▽

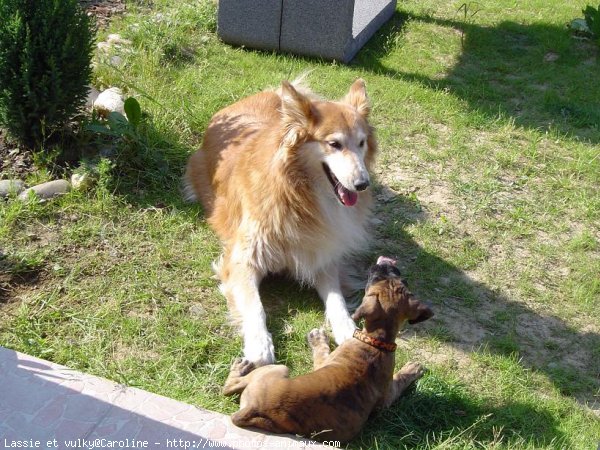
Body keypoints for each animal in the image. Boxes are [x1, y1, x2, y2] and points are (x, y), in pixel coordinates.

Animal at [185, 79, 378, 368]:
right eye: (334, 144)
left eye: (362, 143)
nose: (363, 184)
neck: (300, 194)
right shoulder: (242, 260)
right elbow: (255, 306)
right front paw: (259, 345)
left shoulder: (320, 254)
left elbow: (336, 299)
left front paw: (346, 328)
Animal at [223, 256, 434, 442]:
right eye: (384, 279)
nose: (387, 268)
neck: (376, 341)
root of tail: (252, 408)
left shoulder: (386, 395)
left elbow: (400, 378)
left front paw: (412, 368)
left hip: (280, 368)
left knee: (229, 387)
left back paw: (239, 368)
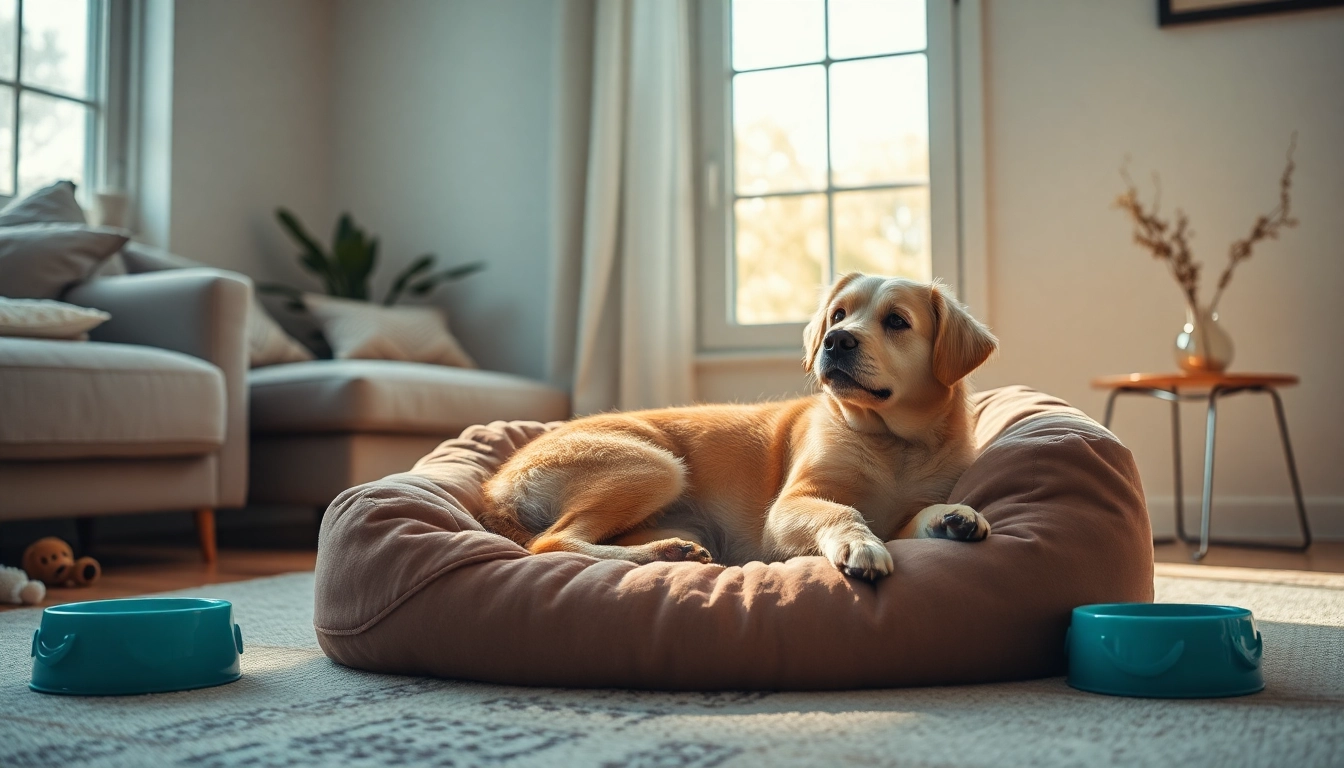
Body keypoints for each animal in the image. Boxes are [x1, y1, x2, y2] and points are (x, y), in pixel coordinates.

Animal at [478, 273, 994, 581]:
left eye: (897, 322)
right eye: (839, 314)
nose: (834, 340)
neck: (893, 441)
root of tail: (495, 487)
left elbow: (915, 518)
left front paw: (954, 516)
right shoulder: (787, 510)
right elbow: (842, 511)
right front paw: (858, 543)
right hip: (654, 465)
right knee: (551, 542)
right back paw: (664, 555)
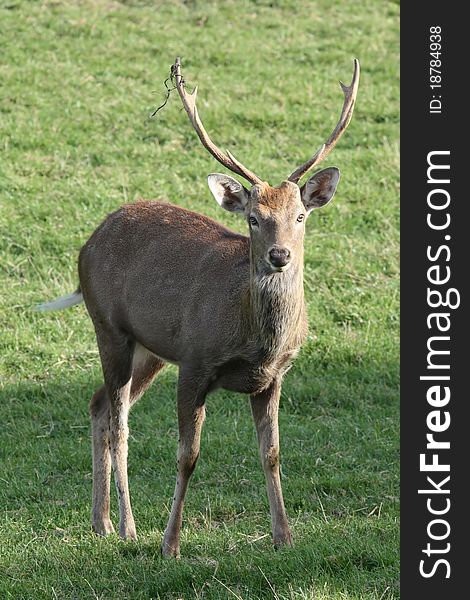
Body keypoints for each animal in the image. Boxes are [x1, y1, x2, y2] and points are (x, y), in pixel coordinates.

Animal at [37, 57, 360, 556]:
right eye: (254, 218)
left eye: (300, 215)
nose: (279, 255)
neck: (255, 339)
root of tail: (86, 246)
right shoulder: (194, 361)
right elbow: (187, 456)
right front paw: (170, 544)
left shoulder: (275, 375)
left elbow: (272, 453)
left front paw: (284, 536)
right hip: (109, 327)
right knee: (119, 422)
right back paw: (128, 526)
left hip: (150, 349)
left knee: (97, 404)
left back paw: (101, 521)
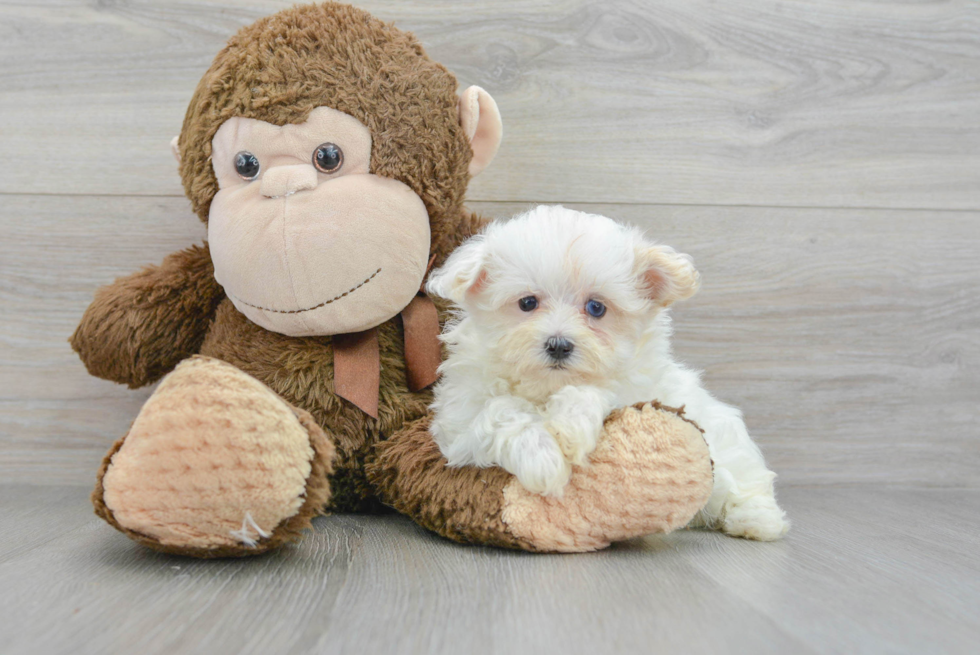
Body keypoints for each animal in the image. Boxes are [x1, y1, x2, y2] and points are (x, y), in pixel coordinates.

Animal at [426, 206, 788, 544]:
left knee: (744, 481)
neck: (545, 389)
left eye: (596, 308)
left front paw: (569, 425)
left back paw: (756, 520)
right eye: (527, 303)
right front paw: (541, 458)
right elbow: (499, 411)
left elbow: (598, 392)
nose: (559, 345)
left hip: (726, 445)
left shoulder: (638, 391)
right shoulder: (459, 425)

△

### What needs to be done:
Which lines in the data above hold the word "front"? Return each of them.

### Result for this exercise:
right front paw: (259, 345)
left front paw: (346, 328)
left front paw: (412, 368)
left front paw: (954, 516)
right front paw: (858, 543)
right front paw: (170, 544)
left front paw: (284, 536)
left front paw: (569, 425)
right front paw: (541, 458)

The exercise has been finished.